## BEGIN THE INPUT

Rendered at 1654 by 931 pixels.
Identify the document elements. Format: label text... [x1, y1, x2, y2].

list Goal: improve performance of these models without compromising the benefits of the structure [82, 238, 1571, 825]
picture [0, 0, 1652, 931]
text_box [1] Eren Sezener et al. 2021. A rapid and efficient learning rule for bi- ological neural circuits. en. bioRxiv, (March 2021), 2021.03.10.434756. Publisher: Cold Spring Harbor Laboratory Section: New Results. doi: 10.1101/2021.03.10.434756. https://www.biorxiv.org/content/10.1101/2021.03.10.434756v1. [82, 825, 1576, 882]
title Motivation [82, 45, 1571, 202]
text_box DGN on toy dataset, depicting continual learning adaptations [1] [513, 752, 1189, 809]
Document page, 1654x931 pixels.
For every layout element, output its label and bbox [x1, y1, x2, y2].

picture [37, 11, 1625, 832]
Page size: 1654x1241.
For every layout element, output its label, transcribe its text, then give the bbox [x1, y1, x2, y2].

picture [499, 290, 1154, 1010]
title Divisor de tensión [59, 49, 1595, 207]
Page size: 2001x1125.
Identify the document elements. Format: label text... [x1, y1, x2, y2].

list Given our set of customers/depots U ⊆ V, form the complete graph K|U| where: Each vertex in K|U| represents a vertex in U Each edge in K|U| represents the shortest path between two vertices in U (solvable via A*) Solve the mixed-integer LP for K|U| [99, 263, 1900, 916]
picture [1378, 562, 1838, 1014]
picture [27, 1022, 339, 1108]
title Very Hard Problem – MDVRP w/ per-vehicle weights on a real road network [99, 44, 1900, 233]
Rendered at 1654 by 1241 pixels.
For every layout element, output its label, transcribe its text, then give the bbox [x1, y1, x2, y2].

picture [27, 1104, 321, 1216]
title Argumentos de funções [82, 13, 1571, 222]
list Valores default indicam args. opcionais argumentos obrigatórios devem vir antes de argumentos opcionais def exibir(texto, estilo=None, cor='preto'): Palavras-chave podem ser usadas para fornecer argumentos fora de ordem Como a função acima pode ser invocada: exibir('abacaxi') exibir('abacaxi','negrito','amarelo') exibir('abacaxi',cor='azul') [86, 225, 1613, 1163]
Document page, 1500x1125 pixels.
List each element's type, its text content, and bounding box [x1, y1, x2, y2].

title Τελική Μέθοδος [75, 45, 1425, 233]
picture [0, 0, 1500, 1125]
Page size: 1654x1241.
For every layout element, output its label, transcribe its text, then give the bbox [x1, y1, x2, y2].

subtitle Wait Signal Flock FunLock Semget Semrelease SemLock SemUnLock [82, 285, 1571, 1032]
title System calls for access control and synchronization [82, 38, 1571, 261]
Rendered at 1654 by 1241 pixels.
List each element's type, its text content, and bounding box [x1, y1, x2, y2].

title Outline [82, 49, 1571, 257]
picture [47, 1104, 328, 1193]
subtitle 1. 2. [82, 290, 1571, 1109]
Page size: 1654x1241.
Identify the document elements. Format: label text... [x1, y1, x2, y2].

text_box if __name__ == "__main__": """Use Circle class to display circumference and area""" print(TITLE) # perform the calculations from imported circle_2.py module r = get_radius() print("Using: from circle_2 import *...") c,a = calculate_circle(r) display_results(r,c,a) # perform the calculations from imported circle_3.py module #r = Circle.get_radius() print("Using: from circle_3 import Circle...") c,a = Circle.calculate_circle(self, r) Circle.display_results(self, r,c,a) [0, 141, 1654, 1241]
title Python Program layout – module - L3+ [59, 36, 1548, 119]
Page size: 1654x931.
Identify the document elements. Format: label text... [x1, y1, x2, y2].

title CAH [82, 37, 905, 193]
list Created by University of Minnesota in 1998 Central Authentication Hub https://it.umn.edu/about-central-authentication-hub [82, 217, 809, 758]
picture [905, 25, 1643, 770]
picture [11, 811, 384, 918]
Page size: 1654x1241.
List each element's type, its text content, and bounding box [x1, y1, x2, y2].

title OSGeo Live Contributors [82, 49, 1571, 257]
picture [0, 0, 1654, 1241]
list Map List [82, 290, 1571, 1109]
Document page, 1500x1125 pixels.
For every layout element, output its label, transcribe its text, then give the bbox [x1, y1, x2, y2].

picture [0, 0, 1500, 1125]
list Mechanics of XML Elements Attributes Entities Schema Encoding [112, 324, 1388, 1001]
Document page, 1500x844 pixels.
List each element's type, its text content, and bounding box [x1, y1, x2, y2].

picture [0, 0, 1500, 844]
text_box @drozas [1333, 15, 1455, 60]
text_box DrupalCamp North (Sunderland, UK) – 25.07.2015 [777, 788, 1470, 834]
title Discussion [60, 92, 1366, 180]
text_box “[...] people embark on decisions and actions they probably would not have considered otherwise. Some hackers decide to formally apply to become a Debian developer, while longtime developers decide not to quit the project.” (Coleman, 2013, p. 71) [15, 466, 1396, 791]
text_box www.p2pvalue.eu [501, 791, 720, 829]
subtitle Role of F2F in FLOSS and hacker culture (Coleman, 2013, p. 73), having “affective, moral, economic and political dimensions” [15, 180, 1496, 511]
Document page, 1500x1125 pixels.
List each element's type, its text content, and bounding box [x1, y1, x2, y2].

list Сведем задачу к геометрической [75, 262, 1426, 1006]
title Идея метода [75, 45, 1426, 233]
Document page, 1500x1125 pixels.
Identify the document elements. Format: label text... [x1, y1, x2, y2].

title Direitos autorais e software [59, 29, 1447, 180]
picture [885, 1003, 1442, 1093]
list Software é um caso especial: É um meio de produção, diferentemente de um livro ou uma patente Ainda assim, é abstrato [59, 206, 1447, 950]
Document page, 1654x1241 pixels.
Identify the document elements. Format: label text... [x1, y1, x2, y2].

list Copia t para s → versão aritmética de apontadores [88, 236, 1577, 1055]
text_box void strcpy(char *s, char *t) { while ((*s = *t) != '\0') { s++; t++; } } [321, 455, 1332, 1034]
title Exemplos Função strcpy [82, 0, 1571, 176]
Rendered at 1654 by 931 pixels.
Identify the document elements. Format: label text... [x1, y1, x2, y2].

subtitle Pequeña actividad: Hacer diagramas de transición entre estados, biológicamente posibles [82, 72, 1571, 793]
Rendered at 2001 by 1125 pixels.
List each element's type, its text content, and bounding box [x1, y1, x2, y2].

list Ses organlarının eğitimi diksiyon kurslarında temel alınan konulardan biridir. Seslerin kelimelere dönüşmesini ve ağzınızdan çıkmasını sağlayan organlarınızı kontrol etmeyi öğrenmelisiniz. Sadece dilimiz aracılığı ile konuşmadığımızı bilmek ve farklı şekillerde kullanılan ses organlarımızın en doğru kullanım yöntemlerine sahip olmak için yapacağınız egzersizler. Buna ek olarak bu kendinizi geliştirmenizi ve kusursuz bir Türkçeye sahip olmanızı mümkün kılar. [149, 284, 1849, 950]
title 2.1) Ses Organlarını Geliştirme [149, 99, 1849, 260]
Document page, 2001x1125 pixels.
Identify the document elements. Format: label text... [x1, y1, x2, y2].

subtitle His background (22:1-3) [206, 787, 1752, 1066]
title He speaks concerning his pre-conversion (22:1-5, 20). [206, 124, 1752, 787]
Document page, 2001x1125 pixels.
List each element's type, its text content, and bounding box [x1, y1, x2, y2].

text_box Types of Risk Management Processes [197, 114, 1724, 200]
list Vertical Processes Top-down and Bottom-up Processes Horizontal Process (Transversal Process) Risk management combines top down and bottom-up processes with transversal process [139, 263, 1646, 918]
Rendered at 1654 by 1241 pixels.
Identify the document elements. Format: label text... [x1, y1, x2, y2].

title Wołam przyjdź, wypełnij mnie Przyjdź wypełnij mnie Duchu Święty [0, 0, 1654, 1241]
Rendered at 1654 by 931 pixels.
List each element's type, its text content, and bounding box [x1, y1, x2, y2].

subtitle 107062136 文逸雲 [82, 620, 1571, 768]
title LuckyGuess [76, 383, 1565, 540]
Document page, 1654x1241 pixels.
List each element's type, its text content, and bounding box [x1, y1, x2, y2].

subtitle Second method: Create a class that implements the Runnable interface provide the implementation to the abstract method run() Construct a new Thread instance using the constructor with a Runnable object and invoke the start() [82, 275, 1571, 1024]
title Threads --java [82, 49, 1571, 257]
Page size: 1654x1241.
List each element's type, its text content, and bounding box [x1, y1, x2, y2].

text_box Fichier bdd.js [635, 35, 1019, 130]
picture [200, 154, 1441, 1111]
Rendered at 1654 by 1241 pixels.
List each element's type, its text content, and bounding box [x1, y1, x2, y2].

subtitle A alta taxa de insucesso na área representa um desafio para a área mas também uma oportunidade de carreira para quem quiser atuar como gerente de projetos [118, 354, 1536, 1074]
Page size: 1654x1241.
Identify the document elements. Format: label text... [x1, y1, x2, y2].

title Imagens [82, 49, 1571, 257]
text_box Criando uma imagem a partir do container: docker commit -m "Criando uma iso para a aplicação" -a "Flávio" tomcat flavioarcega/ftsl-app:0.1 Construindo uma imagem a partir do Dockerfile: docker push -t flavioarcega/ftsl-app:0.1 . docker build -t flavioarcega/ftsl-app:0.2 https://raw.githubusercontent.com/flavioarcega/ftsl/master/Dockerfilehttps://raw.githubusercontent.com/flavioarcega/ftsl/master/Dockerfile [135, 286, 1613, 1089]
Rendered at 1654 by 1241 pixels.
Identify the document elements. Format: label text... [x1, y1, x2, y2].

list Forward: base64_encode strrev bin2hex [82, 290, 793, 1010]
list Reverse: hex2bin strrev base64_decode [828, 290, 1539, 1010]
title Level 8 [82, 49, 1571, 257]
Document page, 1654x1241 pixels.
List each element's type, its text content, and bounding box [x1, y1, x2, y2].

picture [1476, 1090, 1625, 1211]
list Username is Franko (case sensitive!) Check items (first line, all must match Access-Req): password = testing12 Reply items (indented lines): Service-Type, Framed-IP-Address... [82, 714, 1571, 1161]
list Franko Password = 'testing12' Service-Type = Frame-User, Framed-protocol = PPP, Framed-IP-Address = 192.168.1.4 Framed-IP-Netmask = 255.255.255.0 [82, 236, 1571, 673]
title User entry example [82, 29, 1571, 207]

## END THE INPUT

WHAT YOU HAVE TO DO: Repeat the lines from the start of the records through the line that contains "title Divisor de tensión [59, 49, 1595, 207]", both included, without any change.

EXERCISE RESPONSE:
Rendered at 1654 by 931 pixels.
Identify the document elements. Format: label text... [x1, y1, x2, y2].

list Goal: improve performance of these models without compromising the benefits of the structure [82, 238, 1571, 825]
picture [0, 0, 1652, 931]
text_box [1] Eren Sezener et al. 2021. A rapid and efficient learning rule for bi- ological neural circuits. en. bioRxiv, (March 2021), 2021.03.10.434756. Publisher: Cold Spring Harbor Laboratory Section: New Results. doi: 10.1101/2021.03.10.434756. https://www.biorxiv.org/content/10.1101/2021.03.10.434756v1. [82, 825, 1576, 882]
title Motivation [82, 45, 1571, 202]
text_box DGN on toy dataset, depicting continual learning adaptations [1] [513, 752, 1189, 809]
Document page, 1654x931 pixels.
For every layout element, output its label and bbox [x1, y1, x2, y2].

picture [37, 11, 1625, 832]
Page size: 1654x1241.
For every layout element, output its label, transcribe its text, then give the bbox [x1, y1, x2, y2].

picture [499, 290, 1154, 1010]
title Divisor de tensión [59, 49, 1595, 207]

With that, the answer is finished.